Write out each line from the data below that includes the word "GmbH".

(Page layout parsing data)
--- START ---

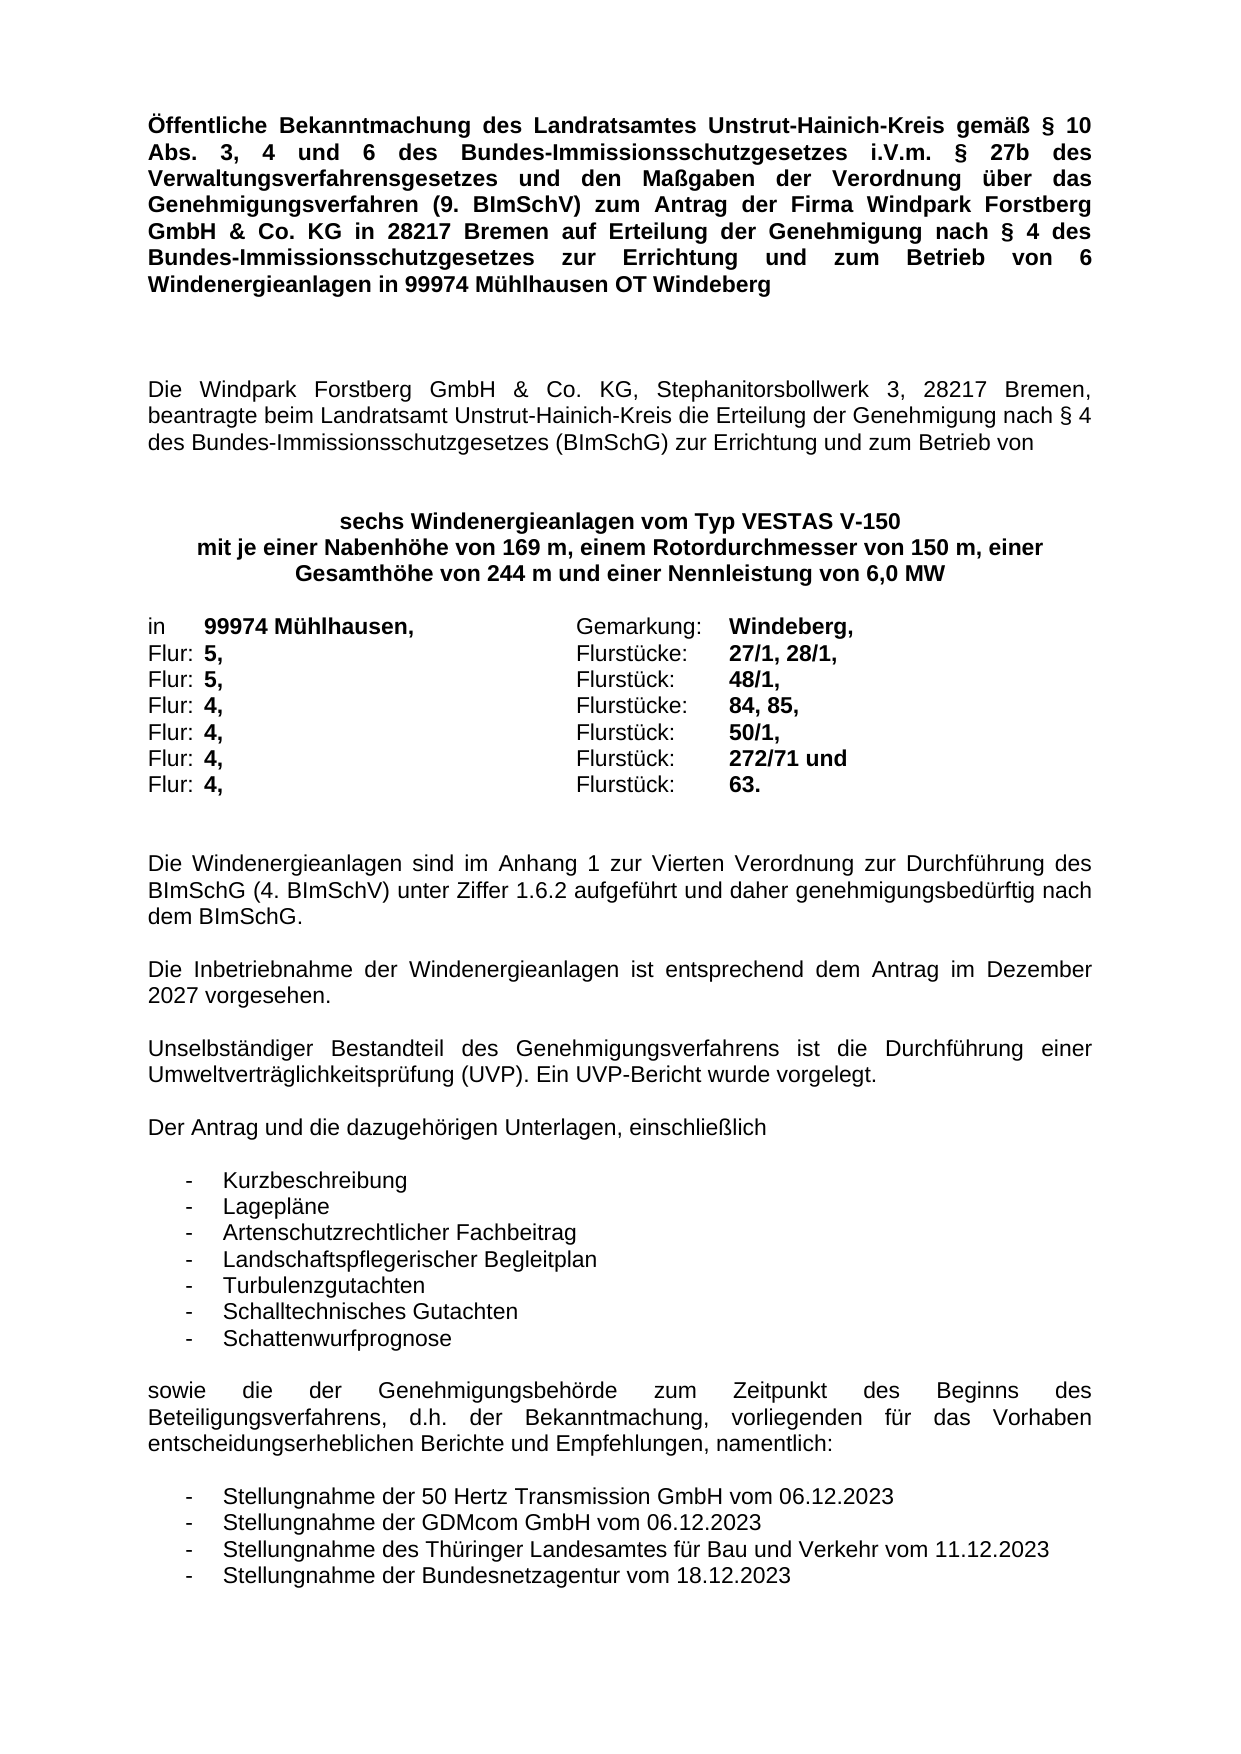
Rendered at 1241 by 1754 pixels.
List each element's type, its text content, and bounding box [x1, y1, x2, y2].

text sowie die der Genehmigungsbehörde zum Zeitpunkt des Beginns des Beteiligungsverfahrens, d.h. der Bekanntmachung, vorliegenden für das Vorhaben entscheidungserheblichen Berichte und Empfehlungen, namentlich: [148, 1377, 1093, 1456]
text Öffentliche Bekanntmachung des Landratsamtes Unstrut-Hainich-Kreis gemäß § 10 Abs. 3, 4 und 6 des Bundes-Immissionsschutzgesetzes i.V.m. § 27b des Verwaltungsverfahrensgesetzes und den Maßgaben der Verordnung über das Genehmigungsverfahren (9. BImSchV) zum Antrag der Firma Windpark Forstberg GmbH & Co. KG in 28217 Bremen auf Erteilung der Genehmigung nach § 4 des Bundes-Immissionsschutzgesetzes zur Errichtung und zum Betrieb von 6 Windenergieanlagen in 99974 Mühlhausen OT Windeberg [148, 112, 1093, 297]
text in 99974 Mühlhausen, Gemarkung: Windeberg, [148, 613, 1093, 639]
list Stellungnahme der 50 Hertz Transmission GmbH vom 06.12.2023 [185, 1483, 1093, 1509]
text Flur: 4, Flurstück: 272/71 und [148, 745, 1093, 771]
list Stellungnahme des Thüringer Landesamtes für Bau und Verkehr vom 11.12.2023 [185, 1536, 1093, 1562]
text Unselbständiger Bestandteil des Genehmigungsverfahrens ist die Durchführung einer Umweltverträglichkeitsprüfung (UVP). Ein UVP-Bericht wurde vorgelegt. [148, 1035, 1093, 1087]
text Flur: 5, Flurstücke: 27/1, 28/1, [148, 639, 1093, 666]
text Flur: 4, Flurstück: 63. [148, 771, 1093, 798]
list Artenschutzrechtlicher Fachbeitrag [185, 1219, 1093, 1246]
text Flur: 4, Flurstücke: 84, 85, [148, 692, 1093, 718]
list Schattenwurfprognose [185, 1325, 1093, 1351]
list Stellungnahme der Bundesnetzagentur vom 18.12.2023 [185, 1562, 1093, 1588]
text Die Windenergieanlagen sind im Anhang 1 zur Vierten Verordnung zur Durchführung des BImSchG (4. BImSchV) unter Ziffer 1.6.2 aufgeführt und daher genehmigungsbedürftig nach dem BImSchG. [148, 850, 1093, 929]
list Stellungnahme der GDMcom GmbH vom 06.12.2023 [185, 1509, 1093, 1536]
text Die Inbetriebnahme der Windenergieanlagen ist entsprechend dem Antrag im Dezember 2027 vorgesehen. [148, 956, 1093, 1008]
list Lagepläne [185, 1193, 1093, 1219]
list Landschaftspflegerischer Begleitplan [185, 1246, 1093, 1272]
text Flur: 4, Flurstück: 50/1, [148, 718, 1093, 745]
text Flur: 5, Flurstück: 48/1, [148, 666, 1093, 692]
text sechs Windenergieanlagen vom Typ VESTAS V-150 [148, 508, 1093, 534]
list Kurzbeschreibung [185, 1167, 1093, 1193]
text mit je einer Nabenhöhe von 169 m, einem Rotordurchmesser von 150 m, einer Gesamthöhe von 244 m und einer Nennleistung von 6,0 MW [148, 534, 1093, 587]
text Die Windpark Forstberg GmbH & Co. KG, Stephanitorsbollwerk 3, 28217 Bremen, beantragte beim Landratsamt Unstrut-Hainich-Kreis die Erteilung der Genehmigung nach § 4 des Bundes-Immissionsschutzgesetzes (BImSchG) zur Errichtung und zum Betrieb von [148, 376, 1093, 455]
list Turbulenzgutachten [185, 1272, 1093, 1298]
text Der Antrag und die dazugehörigen Unterlagen, einschließlich [148, 1114, 1093, 1140]
list Schalltechnisches Gutachten [185, 1298, 1093, 1325]
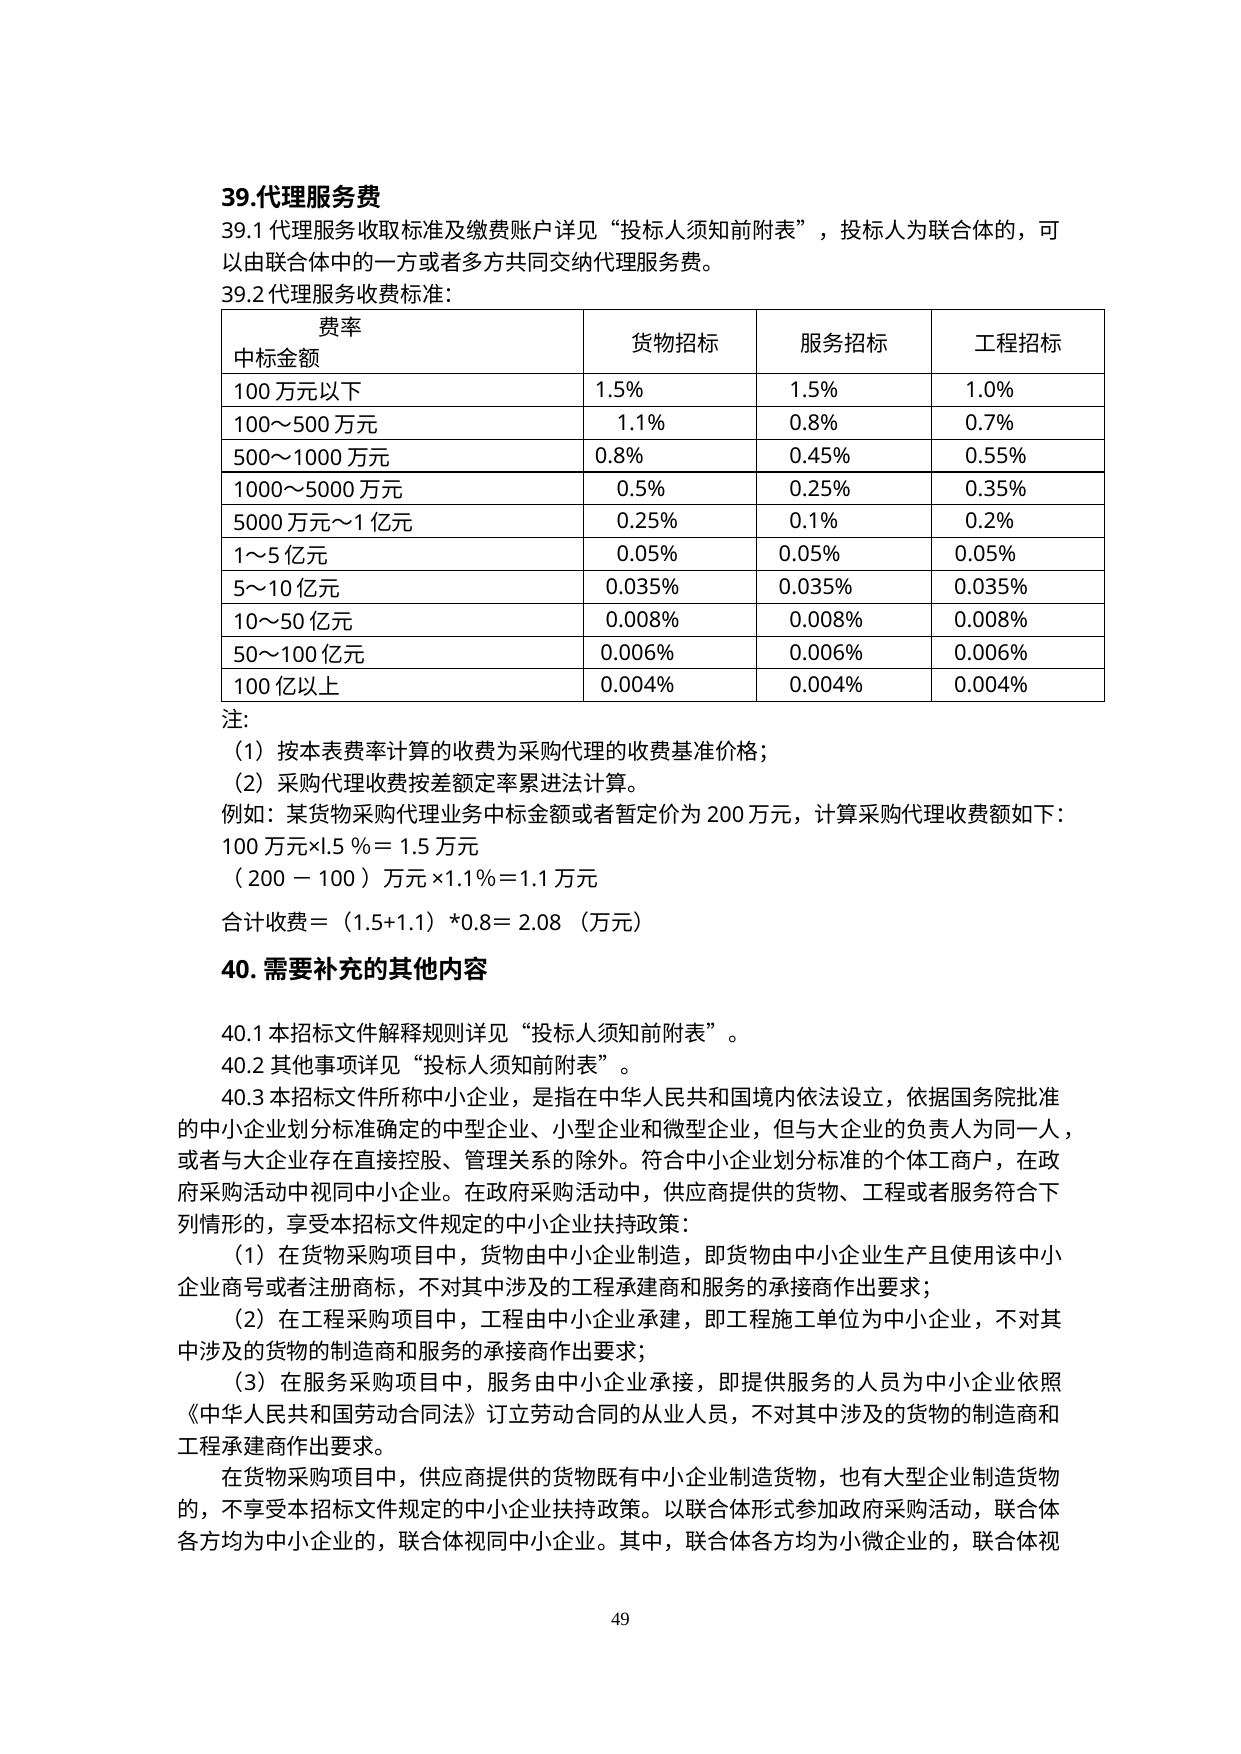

--- END ---

**Output of the exercise:**
text Öffentliche Bekanntmachung des Landratsamtes Unstrut-Hainich-Kreis gemäß § 10 Abs. 3, 4 und 6 des Bundes-Immissionsschutzgesetzes i.V.m. § 27b des Verwaltungsverfahrensgesetzes und den Maßgaben der Verordnung über das Genehmigungsverfahren (9. BImSchV) zum Antrag der Firma Windpark Forstberg GmbH & Co. KG in 28217 Bremen auf Erteilung der Genehmigung nach § 4 des Bundes-Immissionsschutzgesetzes zur Errichtung und zum Betrieb von 6 Windenergieanlagen in 99974 Mühlhausen OT Windeberg [148, 112, 1093, 297]
list Stellungnahme der 50 Hertz Transmission GmbH vom 06.12.2023 [185, 1483, 1093, 1509]
list Stellungnahme der GDMcom GmbH vom 06.12.2023 [185, 1509, 1093, 1536]
text Die Windpark Forstberg GmbH & Co. KG, Stephanitorsbollwerk 3, 28217 Bremen, beantragte beim Landratsamt Unstrut-Hainich-Kreis die Erteilung der Genehmigung nach § 4 des Bundes-Immissionsschutzgesetzes (BImSchG) zur Errichtung und zum Betrieb von [148, 376, 1093, 455]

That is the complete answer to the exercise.